(Records excerpted from a collection)
•••
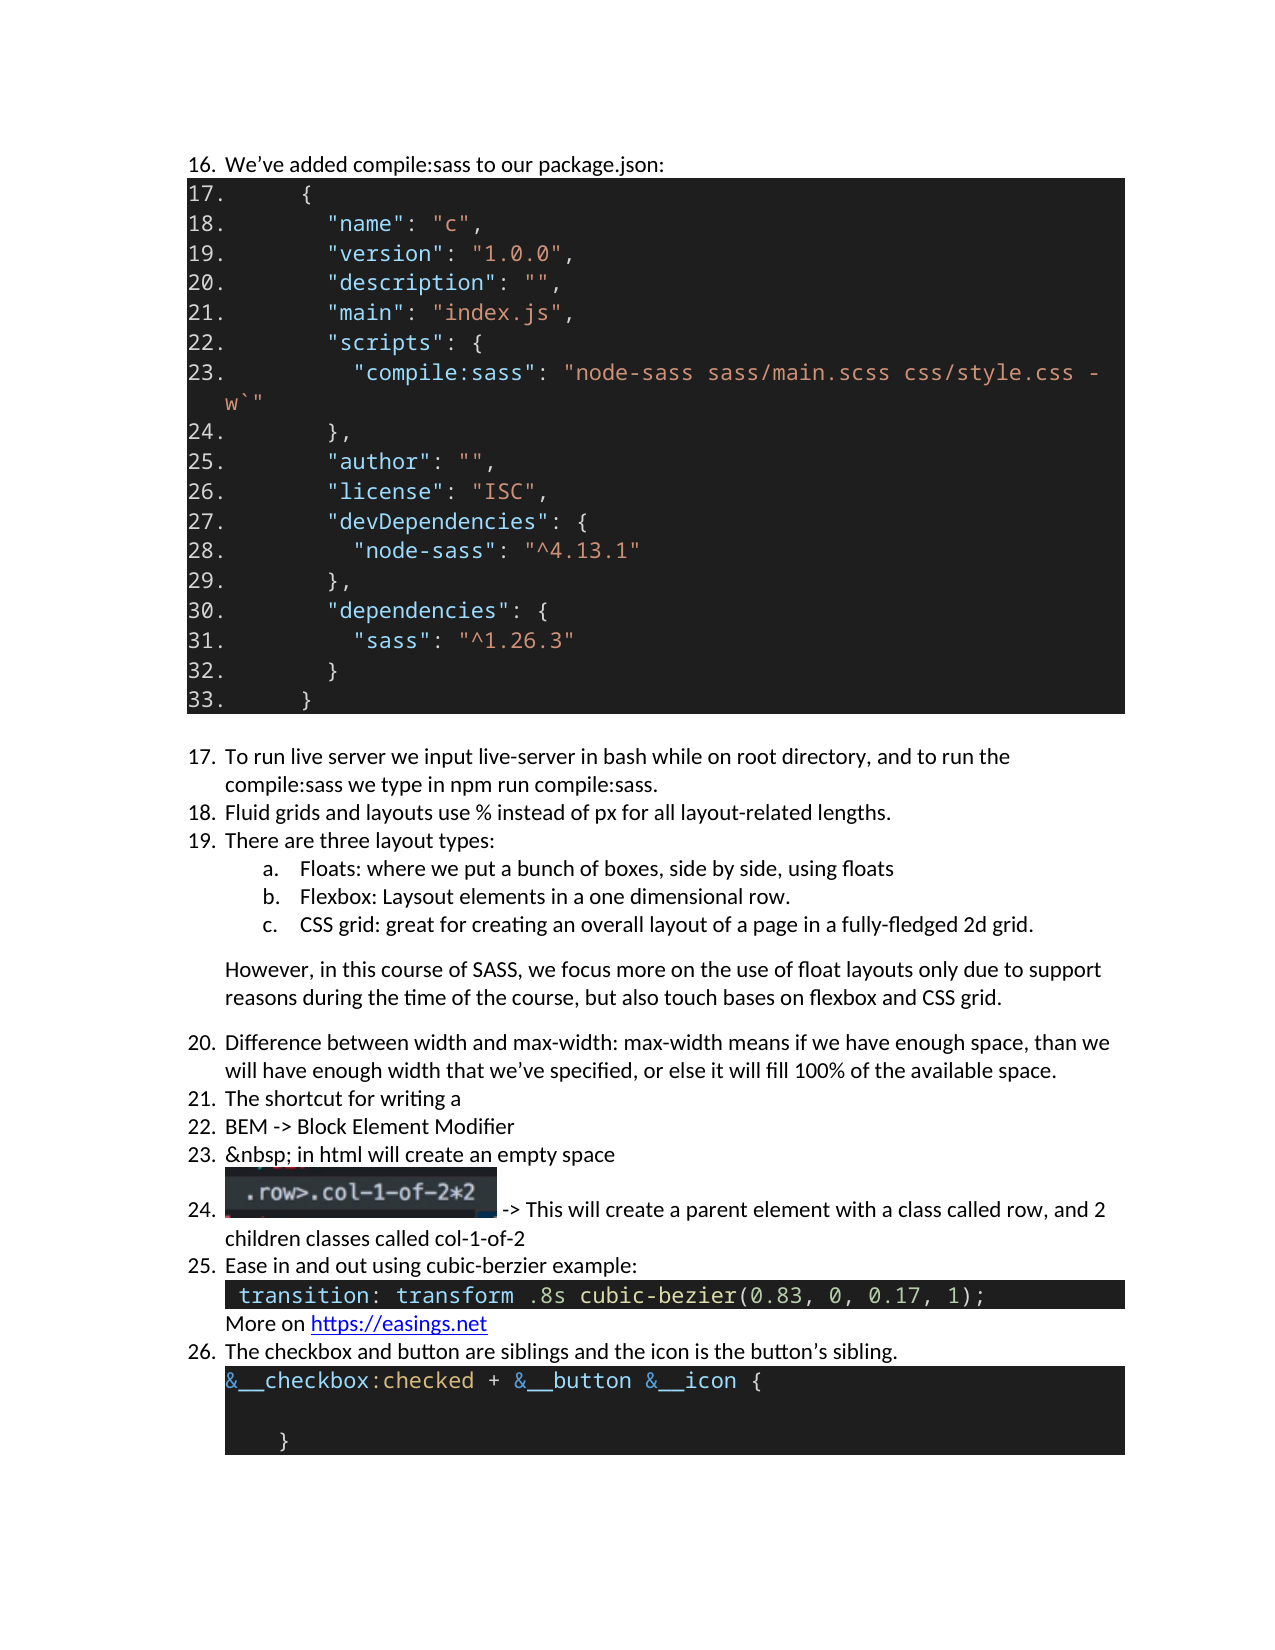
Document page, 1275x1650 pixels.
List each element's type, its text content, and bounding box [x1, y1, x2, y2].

list "main": "index.js", [187, 297, 1125, 327]
list Floats: where we put a bunch of boxes, side by side, using floats [262, 854, 1125, 882]
list "dependencies": { [187, 595, 1125, 625]
list "devDependencies": { [187, 506, 1125, 536]
list Difference between width and max-width: max-width means if we have enough space, than we will have enough width that we’ve specified, or else it will fill 100% of the available space. [187, 1028, 1125, 1084]
list "compile:sass": "node-sass sass/main.scss css/style.css -w`" [187, 357, 1125, 416]
list More on https://easings.net [225, 1309, 1125, 1337]
list &__checkbox:checked + &__button &__icon { [225, 1366, 1125, 1395]
list -> This will create a parent element with a class called row, and 2 children classes called col-1-of-2 [187, 1168, 1125, 1252]
list Flexbox: Laysout elements in a one dimensional row. [262, 882, 1125, 910]
list The shortcut for writing a [187, 1084, 1125, 1112]
list "scripts": { [187, 327, 1125, 357]
list } [225, 1425, 1125, 1455]
list "name": "c", [187, 208, 1125, 238]
list } [187, 655, 1125, 684]
list "author": "", [187, 446, 1125, 476]
list To run live server we input live-server in bash while on root directory, and to run the compile:sass we type in npm run compile:sass. [187, 742, 1125, 798]
picture [225, 1167, 497, 1218]
list "license": "ISC", [187, 476, 1125, 506]
list BEM -> Block Element Modifier [187, 1112, 1125, 1140]
list The checkbox and button are siblings and the icon is the button’s sibling. [187, 1337, 1125, 1366]
list }, [187, 416, 1125, 446]
list "version": "1.0.0", [187, 238, 1125, 267]
list "sass": "^1.26.3" [187, 625, 1125, 655]
list } [187, 684, 1125, 714]
list Ease in and out using cubic-berzier example: [187, 1252, 1125, 1280]
list There are three layout types: [187, 826, 1125, 854]
text However, in this course of SASS, we focus more on the use of float layouts only due to support reasons during the time of the course, but also touch bases on flexbox and CSS grid. [225, 955, 1125, 1011]
list { [187, 178, 1125, 208]
list transition: transform .8s cubic-bezier(0.83, 0, 0.17, 1); [225, 1280, 1125, 1309]
list "description": "", [187, 267, 1125, 297]
list &nbsp; in html will create an empty space [187, 1140, 1125, 1168]
list Fluid grids and layouts use % instead of px for all layout-related lengths. [187, 798, 1125, 826]
list CSS grid: great for creating an overall layout of a page in a fully-fledged 2d grid. [262, 910, 1125, 938]
list }, [187, 565, 1125, 595]
list "node-sass": "^4.13.1" [187, 536, 1125, 565]
list We’ve added compile:sass to our package.json: [187, 150, 1125, 178]
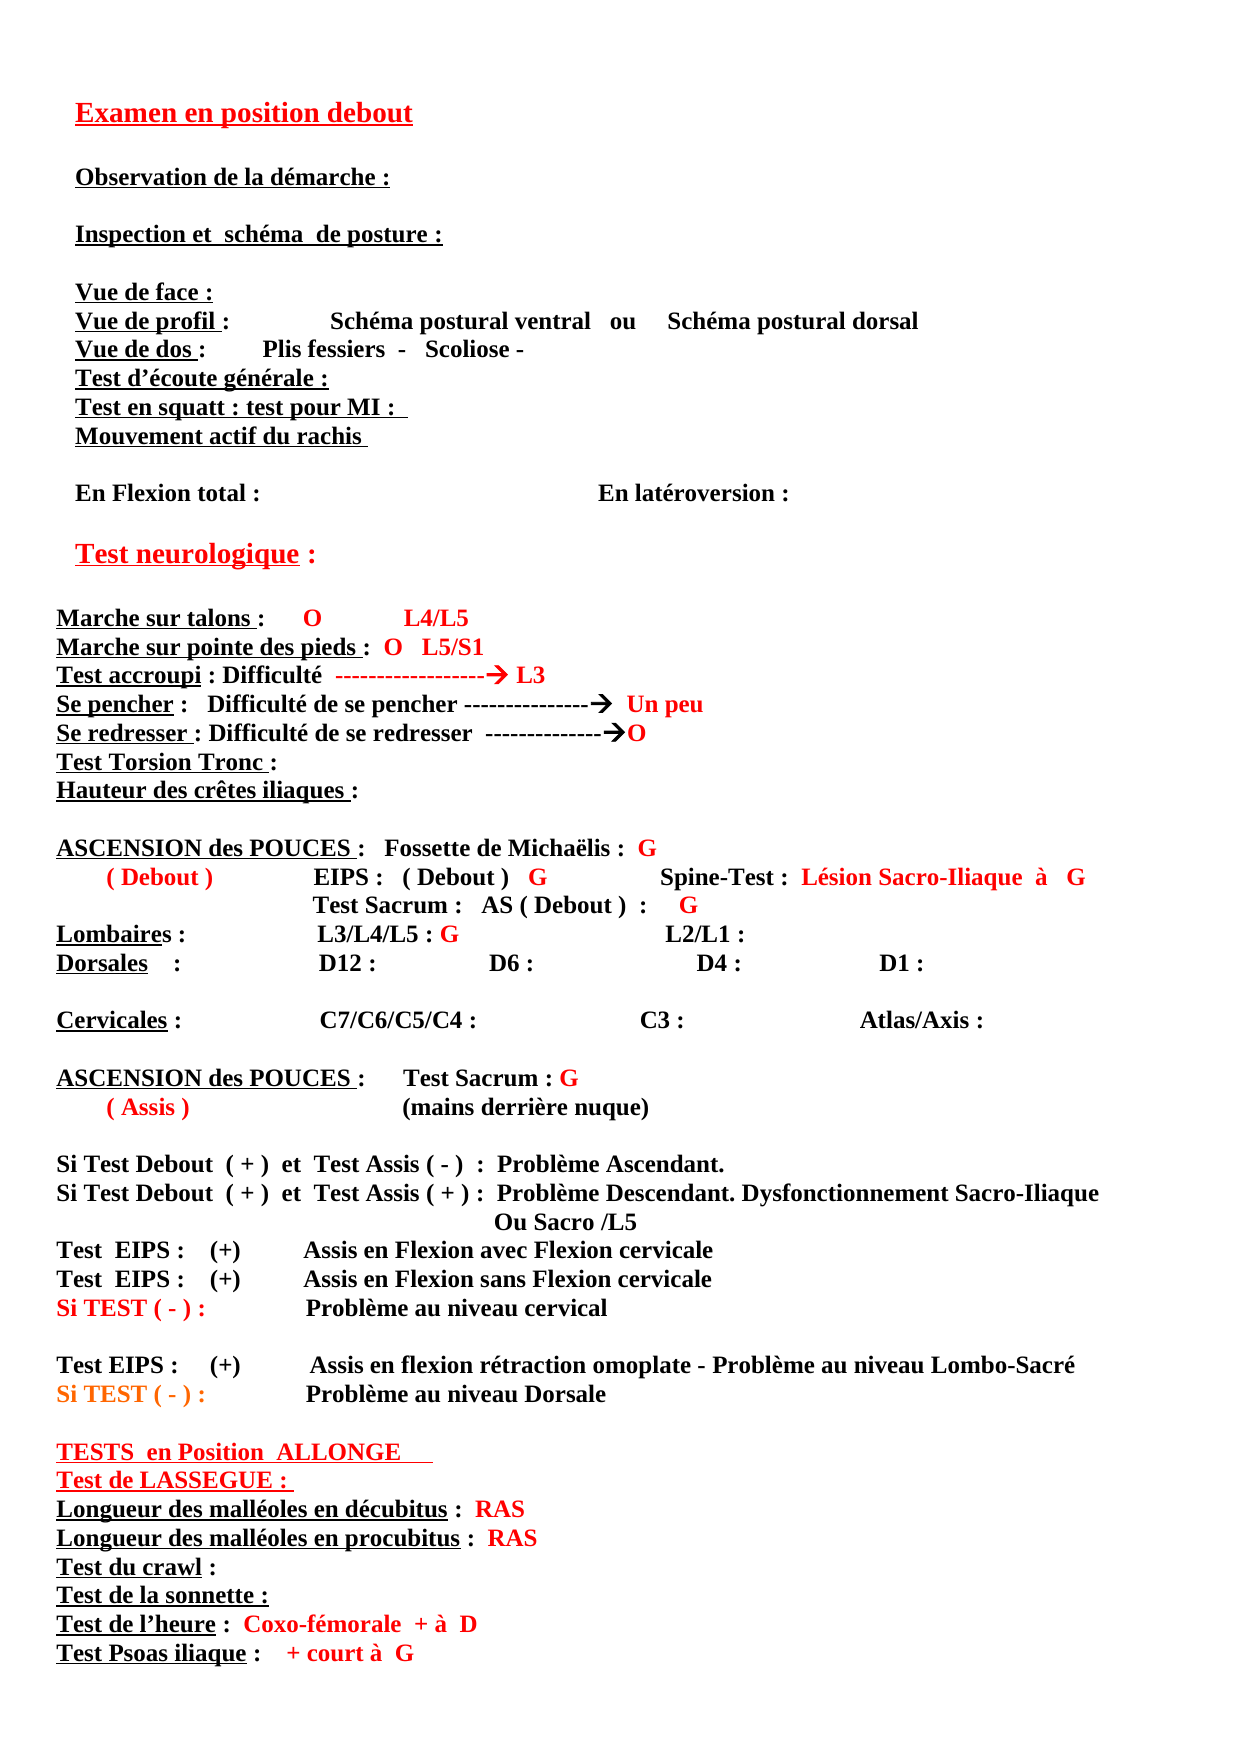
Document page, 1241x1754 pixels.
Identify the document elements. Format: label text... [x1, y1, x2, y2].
•••
Please provide a faithful transcription of all the data, pictures excluded.

ANSWER FOR THE TASK -
Document page, 1275x1650 pixels.
List each element's type, its text content, and bounding box [x1, y1, x2, y2].

list "main": "index.js", [187, 297, 1125, 327]
list Floats: where we put a bunch of boxes, side by side, using floats [262, 854, 1125, 882]
list "dependencies": { [187, 595, 1125, 625]
list "devDependencies": { [187, 506, 1125, 536]
list Difference between width and max-width: max-width means if we have enough space, than we will have enough width that we’ve specified, or else it will fill 100% of the available space. [187, 1028, 1125, 1084]
list "compile:sass": "node-sass sass/main.scss css/style.css -w`" [187, 357, 1125, 416]
list More on https://easings.net [225, 1309, 1125, 1337]
list &__checkbox:checked + &__button &__icon { [225, 1366, 1125, 1395]
list -> This will create a parent element with a class called row, and 2 children classes called col-1-of-2 [187, 1168, 1125, 1252]
list Flexbox: Laysout elements in a one dimensional row. [262, 882, 1125, 910]
list The shortcut for writing a [187, 1084, 1125, 1112]
list "scripts": { [187, 327, 1125, 357]
list } [225, 1425, 1125, 1455]
list "name": "c", [187, 208, 1125, 238]
list } [187, 655, 1125, 684]
list "author": "", [187, 446, 1125, 476]
list To run live server we input live-server in bash while on root directory, and to run the compile:sass we type in npm run compile:sass. [187, 742, 1125, 798]
picture [225, 1167, 497, 1218]
list "license": "ISC", [187, 476, 1125, 506]
list BEM -> Block Element Modifier [187, 1112, 1125, 1140]
list The checkbox and button are siblings and the icon is the button’s sibling. [187, 1337, 1125, 1366]
list }, [187, 416, 1125, 446]
list "version": "1.0.0", [187, 238, 1125, 267]
list "sass": "^1.26.3" [187, 625, 1125, 655]
list } [187, 684, 1125, 714]
list Ease in and out using cubic-berzier example: [187, 1252, 1125, 1280]
list There are three layout types: [187, 826, 1125, 854]
text However, in this course of SASS, we focus more on the use of float layouts only due to support reasons during the time of the course, but also touch bases on flexbox and CSS grid. [225, 955, 1125, 1011]
list { [187, 178, 1125, 208]
list transition: transform .8s cubic-bezier(0.83, 0, 0.17, 1); [225, 1280, 1125, 1309]
list "description": "", [187, 267, 1125, 297]
list &nbsp; in html will create an empty space [187, 1140, 1125, 1168]
list Fluid grids and layouts use % instead of px for all layout-related lengths. [187, 798, 1125, 826]
list CSS grid: great for creating an overall layout of a page in a fully-fledged 2d grid. [262, 910, 1125, 938]
list }, [187, 565, 1125, 595]
list "node-sass": "^4.13.1" [187, 536, 1125, 565]
list We’ve added compile:sass to our package.json: [187, 150, 1125, 178]
Document page, 1241x1754 pixels.
Identify the document elements. Format: label text... [x1, y1, x2, y2].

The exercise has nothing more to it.